How to calculate the different expression gene used PacBio full-length cDNA sequencing and Illumina sequencing?

0

Entering edit mode

7.4 years ago

xzpgocxx ▴ 20

Now, I have some data from PacBio full-length cDNA sequencing and Illumina sequencing. And I want to calculate the gene expression leave (FPKM). There is no available genome for my species. I can do it used Trinity if only have Illumina data, but now I don't know how to do it when adding PacBio full-length cDNA reads? Thanks.

RNA-Seq • 3.8k views

ADD COMMENT • link updated 7.1 years ago by tjduncan ▴ 280 • written 7.4 years ago by xzpgocxx ▴ 20

0

Entering edit mode

As far as I know, if you have the PacBio full-length cDNA , you already have the transcripts. Most of the PacBio analysis tools generates a GTF file at the end. I would generate the gene models from the transcript models and quantify the genes using illumina reads to get the expression levels of genes. Its bit tricky, I will leave it for you to think.

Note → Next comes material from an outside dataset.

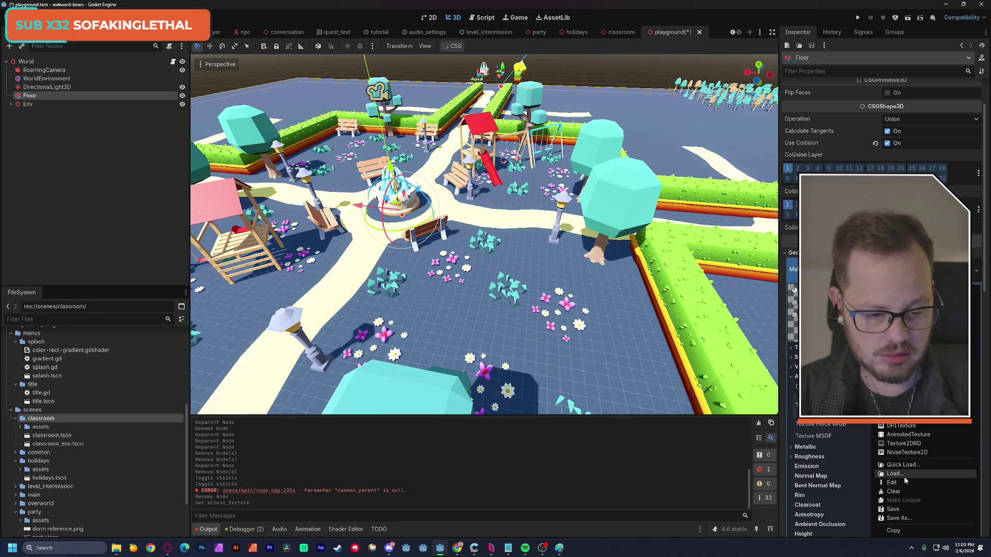
{"action": "left_click", "coordinate": [904, 492]}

ADD REPLY • link 7.4 years ago by GouthamAtla 12k

score 5 · Accepted Answer · 2017-10-30

Since you don't have a reference genome/transcriptome you would need to generate your sample specific genemodels (ie: generate your own reference transcriptome from your pacbio data) then quantify the expression levels of your illumina data using your newly generated pacbio reference transcriptome with your preferred short-read gene expression pipeline.

To get started on making your own reference transcriptome from you pacbio data I would use their iso-seq pipeline. The link below that outlines the major steps of the pipeline, dependencies, and other tertiary pacbio iso-seq data analysis tools that may be useful.

-Iso-Seq Command Line Module from SMRT Link v4 https://github.com/PacificBiosciences/IsoSeq_SA3nUP/wiki

"It includes includes three major steps:

CCS: Getting CCS (circular consensus sequence) reads out of subreads BAM file.
Classify: Identifying full-length CCS reads based on cDNA primers and polyA tail signal.
Cluster: Isoform-level clustering and polishing to generate high-quality, full-length, transcript isoform sequences."

Once you have completed step 3 you should have an the output: hq_isoforms.fastq

This output includes the transcript sequences that are:

"Full-length (as indicated by presence of cDNA primers)
High-quality (predicted accuracy by default is >= 99%)
Supported by 2 or more FL reads (unless you changed the default or are using older versions)."

From there you have several options. An overview can be seen: https://github.com/PacificBiosciences/IsoSeq_SA3nUP/wiki/What-to-do-after-Iso-Seq-Cluster%3F

For your goal of adding pacbio to illumina data to calculate gene expression levels without a reference you would likely want to collapse the high quality isoforms into a single set of unique isoforms. To do that you could use Cogent or CD-Hit: https://github.com/Magdoll/cDNA_Cupcake/wiki/Tutorial:-Collapse-redundant-isoforms-without-genome

From there you should have a reference trascriptome that you could preform your preferred illumina data pipeline on.